Does the QL allow for false or contradictory datasets? from Dan Brickley on 2005-01-17 (public-rdf-dawg-comments@w3.org from January 2005)

From: Dan Brickley <danbri@w3.org>
Date: Mon, 17 Jan 2005 05:46:27 -0500
To: public-rdf-dawg-comments@w3.org
Message-ID: <20050117104627.GB28196@homer.w3.org>

Peeking at http://www.w3.org/2001/sw/DataAccess/rq23/ 
"10.3.2 Identifying Resources" I see evidence of an assumption
that the data we're querying will be a true description of the 
world, or at least not self-evidently contradictory. 

	The property foaf:mbox is defined as being an inverse function property
	in the FOAF vocabulary so that this query will retrun information about
	at most one person. 

Since we don't (do we?) assume DAWG services will all be OWL-capable,
I can imagine scenarios where this paragraph doesn't hold. I'm 
interested in the thinking behind the 'so' --- is some form of 
OWL reasoning being assumed? is good/clean/tidy/true data 
being assumed? Is SPARQL supposed to be usable against both 
OWL-smart and OWL-ignorant systems?

(typo btw, s/retrun/return; sorry, I realise this is an editor's draft,
but I think my question general enough to be worth sending).

The dataset could (inaccurately, but most databases contain 
errors) associate the same foaf:mbox value with several different 
people and their descriptions. And some datasets might very usefully 
contain false claims... 
http://rdfweb.org/people/danbri/2001/12/puzzle/unicorny.html is 
an example (confusing; Unicorn was a bad example) of doing 
so for the purposes of image annotation --- ie. an RDF graph 
might describe the scene depicted in some work. Family tree 
(eg. gedcom) and other historical datasets are another obvious 
example, as are any where we care to track the source/provenance 
of our possibly flawed data (foafcorp info about companies
being my favourite usecase here). SPARQL's 'source' facilities make 
such applications pretty likely. I don't have a rewording 
suggestion for the text I quote above as I don't know what 
the WG's design is.

One other Editorial/wording comment, for 10.3.2 in the editor's copy,
http://www.w3.org/2001/sw/DataAccess/rq23/

	"This enables resources which are bNodes to be identified"

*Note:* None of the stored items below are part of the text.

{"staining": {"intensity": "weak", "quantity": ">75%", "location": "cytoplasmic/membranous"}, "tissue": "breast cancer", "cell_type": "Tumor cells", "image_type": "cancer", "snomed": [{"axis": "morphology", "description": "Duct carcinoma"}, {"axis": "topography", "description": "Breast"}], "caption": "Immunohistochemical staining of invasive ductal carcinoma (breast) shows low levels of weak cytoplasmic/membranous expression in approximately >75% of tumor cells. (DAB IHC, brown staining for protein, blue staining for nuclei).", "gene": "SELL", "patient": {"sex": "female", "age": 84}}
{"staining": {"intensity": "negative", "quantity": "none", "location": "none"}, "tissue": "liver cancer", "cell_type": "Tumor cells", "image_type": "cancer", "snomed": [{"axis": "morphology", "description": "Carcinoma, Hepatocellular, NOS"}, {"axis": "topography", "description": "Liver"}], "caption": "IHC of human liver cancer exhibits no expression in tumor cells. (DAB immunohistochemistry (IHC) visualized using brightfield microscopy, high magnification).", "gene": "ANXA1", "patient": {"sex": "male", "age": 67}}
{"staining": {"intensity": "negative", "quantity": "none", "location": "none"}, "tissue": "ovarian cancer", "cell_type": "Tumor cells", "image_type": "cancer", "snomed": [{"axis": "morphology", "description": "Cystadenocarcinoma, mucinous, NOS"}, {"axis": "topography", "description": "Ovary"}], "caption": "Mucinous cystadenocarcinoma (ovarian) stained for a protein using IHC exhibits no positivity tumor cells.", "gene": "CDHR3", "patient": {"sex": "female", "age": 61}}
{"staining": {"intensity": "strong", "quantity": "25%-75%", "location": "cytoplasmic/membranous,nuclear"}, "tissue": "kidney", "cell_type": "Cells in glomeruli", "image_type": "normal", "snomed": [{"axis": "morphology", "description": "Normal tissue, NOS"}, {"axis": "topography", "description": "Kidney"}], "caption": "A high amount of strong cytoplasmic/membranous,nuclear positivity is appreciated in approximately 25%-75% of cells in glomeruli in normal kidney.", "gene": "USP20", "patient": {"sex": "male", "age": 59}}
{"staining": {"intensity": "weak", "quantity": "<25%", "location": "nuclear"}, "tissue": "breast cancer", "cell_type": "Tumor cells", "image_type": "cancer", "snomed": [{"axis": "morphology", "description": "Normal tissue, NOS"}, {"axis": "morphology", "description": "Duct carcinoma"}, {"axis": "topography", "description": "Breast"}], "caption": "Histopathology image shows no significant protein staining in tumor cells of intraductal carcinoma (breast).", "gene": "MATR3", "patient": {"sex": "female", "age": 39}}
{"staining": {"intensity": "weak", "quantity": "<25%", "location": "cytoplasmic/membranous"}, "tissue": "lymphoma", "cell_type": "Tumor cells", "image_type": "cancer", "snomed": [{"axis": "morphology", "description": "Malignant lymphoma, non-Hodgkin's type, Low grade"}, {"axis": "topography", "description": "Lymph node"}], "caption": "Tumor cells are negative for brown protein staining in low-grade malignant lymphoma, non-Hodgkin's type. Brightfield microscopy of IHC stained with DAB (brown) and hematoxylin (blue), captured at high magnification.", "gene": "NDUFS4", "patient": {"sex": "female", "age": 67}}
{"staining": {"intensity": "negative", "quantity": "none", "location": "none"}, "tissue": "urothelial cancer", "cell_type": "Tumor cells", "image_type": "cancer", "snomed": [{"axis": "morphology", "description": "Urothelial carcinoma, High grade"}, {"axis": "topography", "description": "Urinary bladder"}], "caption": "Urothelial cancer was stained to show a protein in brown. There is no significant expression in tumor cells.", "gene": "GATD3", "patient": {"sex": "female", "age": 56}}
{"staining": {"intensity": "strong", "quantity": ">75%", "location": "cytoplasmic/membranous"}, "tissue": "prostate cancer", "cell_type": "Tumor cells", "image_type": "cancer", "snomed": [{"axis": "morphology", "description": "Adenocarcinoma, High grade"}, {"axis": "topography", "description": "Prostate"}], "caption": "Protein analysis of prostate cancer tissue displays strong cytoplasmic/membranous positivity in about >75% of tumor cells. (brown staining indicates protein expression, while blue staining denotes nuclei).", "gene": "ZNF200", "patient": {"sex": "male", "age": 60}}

...perhaps confuses the thing in the world with the thing in the RDF
graph that stands for it. This btw is why RDFCore introduced the 
term "bNode" in preference to the previously-widespread 
"anonymous resource". Resources aren't intrinsically anonymous or
blank; they might be URI-labelled or not in the possibly various
RDF graphs which mention them. While we could argue bNodes, ie.
bits of RDF graphs, are also things/resources, I expect the intent 
is not this, and we're talking about identification of the thing 
the bNode stands for.

I Suggest something like:
     "This enables (indirect) identification of resources, regardless
     of whether they are labelled with a URI in the graph(s) being queried."

cheers,

Dan

ps. I'm  likely to propose you drop 10.3/DESCRIBE entirely, so 
don't kill yourselves wordsmithing... ;) 
<ducks/>

Received on Monday, 17 January 2005 10:46:28 UTC